TASK: Retype all of the data that follows, line for line.

### RECORDS SHOWN ###

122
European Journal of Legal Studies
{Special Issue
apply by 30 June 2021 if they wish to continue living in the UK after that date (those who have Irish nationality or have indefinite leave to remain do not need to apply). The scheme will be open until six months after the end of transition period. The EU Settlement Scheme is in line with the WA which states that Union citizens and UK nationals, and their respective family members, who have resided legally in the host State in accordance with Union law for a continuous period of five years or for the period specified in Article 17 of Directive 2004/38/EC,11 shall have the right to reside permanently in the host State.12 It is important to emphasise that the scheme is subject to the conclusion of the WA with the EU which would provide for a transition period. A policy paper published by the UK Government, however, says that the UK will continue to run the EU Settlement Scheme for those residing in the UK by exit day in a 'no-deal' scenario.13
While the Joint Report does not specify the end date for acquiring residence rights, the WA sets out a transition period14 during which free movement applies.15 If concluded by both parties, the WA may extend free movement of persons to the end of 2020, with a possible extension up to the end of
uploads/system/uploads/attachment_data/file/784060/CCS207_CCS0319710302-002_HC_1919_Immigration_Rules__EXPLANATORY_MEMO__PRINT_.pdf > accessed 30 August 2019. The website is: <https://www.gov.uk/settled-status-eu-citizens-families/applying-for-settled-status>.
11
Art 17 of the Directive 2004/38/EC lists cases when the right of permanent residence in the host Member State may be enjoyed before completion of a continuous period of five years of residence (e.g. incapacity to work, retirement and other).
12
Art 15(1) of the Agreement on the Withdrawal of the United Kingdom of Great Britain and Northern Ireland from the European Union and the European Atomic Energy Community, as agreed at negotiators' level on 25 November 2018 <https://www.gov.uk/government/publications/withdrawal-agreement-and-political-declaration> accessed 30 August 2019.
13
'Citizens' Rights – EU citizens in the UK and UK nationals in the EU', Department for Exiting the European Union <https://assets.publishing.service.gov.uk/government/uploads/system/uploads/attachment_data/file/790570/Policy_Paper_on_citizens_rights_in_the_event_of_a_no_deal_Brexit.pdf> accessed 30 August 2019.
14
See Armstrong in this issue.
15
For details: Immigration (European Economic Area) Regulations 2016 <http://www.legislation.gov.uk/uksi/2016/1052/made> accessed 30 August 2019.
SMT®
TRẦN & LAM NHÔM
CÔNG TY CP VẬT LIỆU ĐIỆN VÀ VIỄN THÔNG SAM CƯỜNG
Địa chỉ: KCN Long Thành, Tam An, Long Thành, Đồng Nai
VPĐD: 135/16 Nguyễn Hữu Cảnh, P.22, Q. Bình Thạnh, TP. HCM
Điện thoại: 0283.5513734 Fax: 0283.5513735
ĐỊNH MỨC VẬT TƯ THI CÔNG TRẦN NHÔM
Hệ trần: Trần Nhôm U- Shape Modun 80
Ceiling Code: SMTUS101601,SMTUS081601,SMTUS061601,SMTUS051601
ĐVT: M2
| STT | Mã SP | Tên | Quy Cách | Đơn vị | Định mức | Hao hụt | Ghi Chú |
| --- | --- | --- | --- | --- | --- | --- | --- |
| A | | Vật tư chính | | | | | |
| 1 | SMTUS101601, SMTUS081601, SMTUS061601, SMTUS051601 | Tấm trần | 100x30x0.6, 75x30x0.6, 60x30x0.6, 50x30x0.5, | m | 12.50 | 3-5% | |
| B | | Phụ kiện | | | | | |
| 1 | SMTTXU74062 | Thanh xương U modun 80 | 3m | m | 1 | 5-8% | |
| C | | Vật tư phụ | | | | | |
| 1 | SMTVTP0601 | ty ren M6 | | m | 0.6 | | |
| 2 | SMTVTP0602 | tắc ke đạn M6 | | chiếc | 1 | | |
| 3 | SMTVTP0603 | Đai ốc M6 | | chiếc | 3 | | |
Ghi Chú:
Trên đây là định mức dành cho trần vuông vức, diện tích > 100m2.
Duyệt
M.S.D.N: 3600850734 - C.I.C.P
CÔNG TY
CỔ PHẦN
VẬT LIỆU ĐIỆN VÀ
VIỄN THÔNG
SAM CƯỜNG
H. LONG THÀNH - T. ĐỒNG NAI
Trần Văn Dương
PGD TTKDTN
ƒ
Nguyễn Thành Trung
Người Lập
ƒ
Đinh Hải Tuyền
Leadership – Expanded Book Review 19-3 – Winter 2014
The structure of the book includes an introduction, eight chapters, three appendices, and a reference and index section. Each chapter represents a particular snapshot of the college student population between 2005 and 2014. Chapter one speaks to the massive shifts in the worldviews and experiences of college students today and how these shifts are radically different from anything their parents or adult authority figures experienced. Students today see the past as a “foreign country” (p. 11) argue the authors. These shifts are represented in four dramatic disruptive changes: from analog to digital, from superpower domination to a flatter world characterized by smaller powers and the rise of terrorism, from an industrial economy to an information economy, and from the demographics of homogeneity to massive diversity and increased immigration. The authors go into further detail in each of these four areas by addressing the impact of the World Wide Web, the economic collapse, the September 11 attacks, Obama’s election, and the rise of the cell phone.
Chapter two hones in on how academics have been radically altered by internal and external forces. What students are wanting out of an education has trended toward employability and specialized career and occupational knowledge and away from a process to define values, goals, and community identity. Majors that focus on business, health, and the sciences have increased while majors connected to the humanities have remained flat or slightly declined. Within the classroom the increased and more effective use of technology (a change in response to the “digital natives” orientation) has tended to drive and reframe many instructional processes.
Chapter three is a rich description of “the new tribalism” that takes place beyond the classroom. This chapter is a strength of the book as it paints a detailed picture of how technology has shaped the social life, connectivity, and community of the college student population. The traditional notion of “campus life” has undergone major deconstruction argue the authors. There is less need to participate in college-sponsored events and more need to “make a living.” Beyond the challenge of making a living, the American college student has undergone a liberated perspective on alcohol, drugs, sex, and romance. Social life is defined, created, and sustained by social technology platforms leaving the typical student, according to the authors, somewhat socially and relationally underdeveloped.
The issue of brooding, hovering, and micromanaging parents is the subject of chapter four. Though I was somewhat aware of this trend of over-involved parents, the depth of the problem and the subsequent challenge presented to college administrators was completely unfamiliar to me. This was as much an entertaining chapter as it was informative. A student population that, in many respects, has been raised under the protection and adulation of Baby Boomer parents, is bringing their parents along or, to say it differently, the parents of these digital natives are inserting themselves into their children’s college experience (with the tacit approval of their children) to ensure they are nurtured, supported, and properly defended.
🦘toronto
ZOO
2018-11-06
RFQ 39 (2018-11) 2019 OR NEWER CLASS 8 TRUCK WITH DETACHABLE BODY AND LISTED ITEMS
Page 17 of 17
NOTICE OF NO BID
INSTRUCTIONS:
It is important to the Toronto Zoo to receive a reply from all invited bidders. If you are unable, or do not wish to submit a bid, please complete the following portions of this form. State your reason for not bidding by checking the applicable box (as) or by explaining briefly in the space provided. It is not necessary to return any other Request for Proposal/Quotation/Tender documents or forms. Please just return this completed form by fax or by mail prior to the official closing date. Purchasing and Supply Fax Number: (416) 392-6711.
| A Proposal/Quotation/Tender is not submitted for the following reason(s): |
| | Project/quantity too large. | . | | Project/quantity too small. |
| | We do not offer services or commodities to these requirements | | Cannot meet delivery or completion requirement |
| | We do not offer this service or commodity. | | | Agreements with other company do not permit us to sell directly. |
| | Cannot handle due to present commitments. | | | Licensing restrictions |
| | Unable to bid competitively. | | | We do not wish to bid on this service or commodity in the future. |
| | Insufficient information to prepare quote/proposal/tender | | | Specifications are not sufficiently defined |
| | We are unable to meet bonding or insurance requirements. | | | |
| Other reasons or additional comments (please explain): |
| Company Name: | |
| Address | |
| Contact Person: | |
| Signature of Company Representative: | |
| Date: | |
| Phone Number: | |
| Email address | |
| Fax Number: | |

###

EXERCISE ANSWER:
122
European Journal of Legal Studies
{Special Issue
apply by 30 June 2021 if they wish to continue living in the UK after that date (those who have Irish nationality or have indefinite leave to remain do not need to apply). The scheme will be open until six months after the end of transition period. The EU Settlement Scheme is in line with the WA which states that Union citizens and UK nationals, and their respective family members, who have resided legally in the host State in accordance with Union law for a continuous period of five years or for the period specified in Article 17 of Directive 2004/38/EC,11 shall have the right to reside permanently in the host State.12 It is important to emphasise that the scheme is subject to the conclusion of the WA with the EU which would provide for a transition period. A policy paper published by the UK Government, however, says that the UK will continue to run the EU Settlement Scheme for those residing in the UK by exit day in a 'no-deal' scenario.13
While the Joint Report does not specify the end date for acquiring residence rights, the WA sets out a transition period14 during which free movement applies.15 If concluded by both parties, the WA may extend free movement of persons to the end of 2020, with a possible extension up to the end of
uploads/system/uploads/attachment_data/file/784060/CCS207_CCS0319710302-002_HC_1919_Immigration_Rules__EXPLANATORY_MEMO__PRINT_.pdf > accessed 30 August 2019. The website is: <https://www.gov.uk/settled-status-eu-citizens-families/applying-for-settled-status>.
11
Art 17 of the Directive 2004/38/EC lists cases when the right of permanent residence in the host Member State may be enjoyed before completion of a continuous period of five years of residence (e.g. incapacity to work, retirement and other).
12
Art 15(1) of the Agreement on the Withdrawal of the United Kingdom of Great Britain and Northern Ireland from the European Union and the European Atomic Energy Community, as agreed at negotiators' level on 25 November 2018 <https://www.gov.uk/government/publications/withdrawal-agreement-and-political-declaration> accessed 30 August 2019.
13
'Citizens' Rights – EU citizens in the UK and UK nationals in the EU', Department for Exiting the European Union <https://assets.publishing.service.gov.uk/government/uploads/system/uploads/attachment_data/file/790570/Policy_Paper_on_citizens_rights_in_the_event_of_a_no_deal_Brexit.pdf> accessed 30 August 2019.
14
See Armstrong in this issue.
15
For details: Immigration (European Economic Area) Regulations 2016 <http://www.legislation.gov.uk/uksi/2016/1052/made> accessed 30 August 2019.
SMT®
TRẦN & LAM NHÔM
CÔNG TY CP VẬT LIỆU ĐIỆN VÀ VIỄN THÔNG SAM CƯỜNG
Địa chỉ: KCN Long Thành, Tam An, Long Thành, Đồng Nai
VPĐD: 135/16 Nguyễn Hữu Cảnh, P.22, Q. Bình Thạnh, TP. HCM
Điện thoại: 0283.5513734 Fax: 0283.5513735
ĐỊNH MỨC VẬT TƯ THI CÔNG TRẦN NHÔM
Hệ trần: Trần Nhôm U- Shape Modun 80
Ceiling Code: SMTUS101601,SMTUS081601,SMTUS061601,SMTUS051601
ĐVT: M2
| STT | Mã SP | Tên | Quy Cách | Đơn vị | Định mức | Hao hụt | Ghi Chú |
| --- | --- | --- | --- | --- | --- | --- | --- |
| A | | Vật tư chính | | | | | |
| 1 | SMTUS101601, SMTUS081601, SMTUS061601, SMTUS051601 | Tấm trần | 100x30x0.6, 75x30x0.6, 60x30x0.6, 50x30x0.5, | m | 12.50 | 3-5% | |
| B | | Phụ kiện | | | | | |
| 1 | SMTTXU74062 | Thanh xương U modun 80 | 3m | m | 1 | 5-8% | |
| C | | Vật tư phụ | | | | | |
| 1 | SMTVTP0601 | ty ren M6 | | m | 0.6 | | |
| 2 | SMTVTP0602 | tắc ke đạn M6 | | chiếc | 1 | | |
| 3 | SMTVTP0603 | Đai ốc M6 | | chiếc | 3 | | |
Ghi Chú:
Trên đây là định mức dành cho trần vuông vức, diện tích > 100m2.
Duyệt
M.S.D.N: 3600850734 - C.I.C.P
CÔNG TY
CỔ PHẦN
VẬT LIỆU ĐIỆN VÀ
VIỄN THÔNG
SAM CƯỜNG
H. LONG THÀNH - T. ĐỒNG NAI
Trần Văn Dương
PGD TTKDTN
ƒ
Nguyễn Thành Trung
Người Lập
ƒ
Đinh Hải Tuyền
Leadership – Expanded Book Review 19-3 – Winter 2014
The structure of the book includes an introduction, eight chapters, three appendices, and a reference and index section. Each chapter represents a particular snapshot of the college student population between 2005 and 2014. Chapter one speaks to the massive shifts in the worldviews and experiences of college students today and how these shifts are radically different from anything their parents or adult authority figures experienced. Students today see the past as a “foreign country” (p. 11) argue the authors. These shifts are represented in four dramatic disruptive changes: from analog to digital, from superpower domination to a flatter world characterized by smaller powers and the rise of terrorism, from an industrial economy to an information economy, and from the demographics of homogeneity to massive diversity and increased immigration. The authors go into further detail in each of these four areas by addressing the impact of the World Wide Web, the economic collapse, the September 11 attacks, Obama’s election, and the rise of the cell phone.
Chapter two hones in on how academics have been radically altered by internal and external forces. What students are wanting out of an education has trended toward employability and specialized career and occupational knowledge and away from a process to define values, goals, and community identity. Majors that focus on business, health, and the sciences have increased while majors connected to the humanities have remained flat or slightly declined. Within the classroom the increased and more effective use of technology (a change in response to the “digital natives” orientation) has tended to drive and reframe many instructional processes.
Chapter three is a rich description of “the new tribalism” that takes place beyond the classroom. This chapter is a strength of the book as it paints a detailed picture of how technology has shaped the social life, connectivity, and community of the college student population. The traditional notion of “campus life” has undergone major deconstruction argue the authors. There is less need to participate in college-sponsored events and more need to “make a living.” Beyond the challenge of making a living, the American college student has undergone a liberated perspective on alcohol, drugs, sex, and romance. Social life is defined, created, and sustained by social technology platforms leaving the typical student, according to the authors, somewhat socially and relationally underdeveloped.
The issue of brooding, hovering, and micromanaging parents is the subject of chapter four. Though I was somewhat aware of this trend of over-involved parents, the depth of the problem and the subsequent challenge presented to college administrators was completely unfamiliar to me. This was as much an entertaining chapter as it was informative. A student population that, in many respects, has been raised under the protection and adulation of Baby Boomer parents, is bringing their parents along or, to say it differently, the parents of these digital natives are inserting themselves into their children’s college experience (with the tacit approval of their children) to ensure they are nurtured, supported, and properly defended.
🦘toronto
ZOO
2018-11-06
RFQ 39 (2018-11) 2019 OR NEWER CLASS 8 TRUCK WITH DETACHABLE BODY AND LISTED ITEMS
Page 17 of 17
NOTICE OF NO BID
INSTRUCTIONS:
It is important to the Toronto Zoo to receive a reply from all invited bidders. If you are unable, or do not wish to submit a bid, please complete the following portions of this form. State your reason for not bidding by checking the applicable box (as) or by explaining briefly in the space provided. It is not necessary to return any other Request for Proposal/Quotation/Tender documents or forms. Please just return this completed form by fax or by mail prior to the official closing date. Purchasing and Supply Fax Number: (416) 392-6711.
| A Proposal/Quotation/Tender is not submitted for the following reason(s): |
| | Project/quantity too large. | . | | Project/quantity too small. |
| | We do not offer services or commodities to these requirements | | Cannot meet delivery or completion requirement |
| | We do not offer this service or commodity. | | | Agreements with other company do not permit us to sell directly. |
| | Cannot handle due to present commitments. | | | Licensing restrictions |
| | Unable to bid competitively. | | | We do not wish to bid on this service or commodity in the future. |
| | Insufficient information to prepare quote/proposal/tender | | | Specifications are not sufficiently defined |
| | We are unable to meet bonding or insurance requirements. | | | |
| Other reasons or additional comments (please explain): |
| Company Name: | |
| Address | |
| Contact Person: | |
| Signature of Company Representative: | |
| Date: | |
| Phone Number: | |
| Email address | |
| Fax Number: | |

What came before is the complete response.